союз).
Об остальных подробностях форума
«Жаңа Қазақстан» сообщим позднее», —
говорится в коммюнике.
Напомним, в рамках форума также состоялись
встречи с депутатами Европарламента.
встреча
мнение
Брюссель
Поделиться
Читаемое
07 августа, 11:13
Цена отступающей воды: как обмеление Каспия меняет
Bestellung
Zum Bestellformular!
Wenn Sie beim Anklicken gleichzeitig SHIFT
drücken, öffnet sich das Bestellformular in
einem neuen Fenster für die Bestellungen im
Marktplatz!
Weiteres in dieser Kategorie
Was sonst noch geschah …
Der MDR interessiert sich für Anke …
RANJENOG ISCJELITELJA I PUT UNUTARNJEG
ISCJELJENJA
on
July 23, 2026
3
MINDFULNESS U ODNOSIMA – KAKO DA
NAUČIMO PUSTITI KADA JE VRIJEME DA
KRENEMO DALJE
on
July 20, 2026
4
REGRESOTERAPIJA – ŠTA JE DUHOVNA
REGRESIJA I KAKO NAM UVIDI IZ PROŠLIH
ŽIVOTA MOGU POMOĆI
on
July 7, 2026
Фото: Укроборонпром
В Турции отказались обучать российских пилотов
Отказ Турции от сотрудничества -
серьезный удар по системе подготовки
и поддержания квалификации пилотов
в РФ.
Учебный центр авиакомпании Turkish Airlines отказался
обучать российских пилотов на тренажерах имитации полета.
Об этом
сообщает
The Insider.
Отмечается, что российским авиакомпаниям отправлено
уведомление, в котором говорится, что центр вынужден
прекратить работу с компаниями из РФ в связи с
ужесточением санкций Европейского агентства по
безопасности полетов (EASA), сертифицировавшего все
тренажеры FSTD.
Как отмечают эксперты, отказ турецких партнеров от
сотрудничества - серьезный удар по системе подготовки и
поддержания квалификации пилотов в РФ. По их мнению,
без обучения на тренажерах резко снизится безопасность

● ● ● ●

• _Description of the task_: Reproduce word for word the lines of the records above, beginning at the first and ending with the line where "В Турции отказались" appears, and nothing past it.

• _Reply_:
союз).
Об остальных подробностях форума
«Жаңа Қазақстан» сообщим позднее», —
говорится в коммюнике.
Напомним, в рамках форума также состоялись
встречи с депутатами Европарламента.
встреча
мнение
Брюссель
Поделиться
Читаемое
07 августа, 11:13
Цена отступающей воды: как обмеление Каспия меняет
Bestellung
Zum Bestellformular!
Wenn Sie beim Anklicken gleichzeitig SHIFT
drücken, öffnet sich das Bestellformular in
einem neuen Fenster für die Bestellungen im
Marktplatz!
Weiteres in dieser Kategorie
Was sonst noch geschah …
Der MDR interessiert sich für Anke …
RANJENOG ISCJELITELJA I PUT UNUTARNJEG
ISCJELJENJA
on
July 23, 2026
3
MINDFULNESS U ODNOSIMA – KAKO DA
NAUČIMO PUSTITI KADA JE VRIJEME DA
KRENEMO DALJE
on
July 20, 2026
4
REGRESOTERAPIJA – ŠTA JE DUHOVNA
REGRESIJA I KAKO NAM UVIDI IZ PROŠLIH
ŽIVOTA MOGU POMOĆI
on
July 7, 2026
Фото: Укроборонпром
В Турции отказались обучать российских пилотов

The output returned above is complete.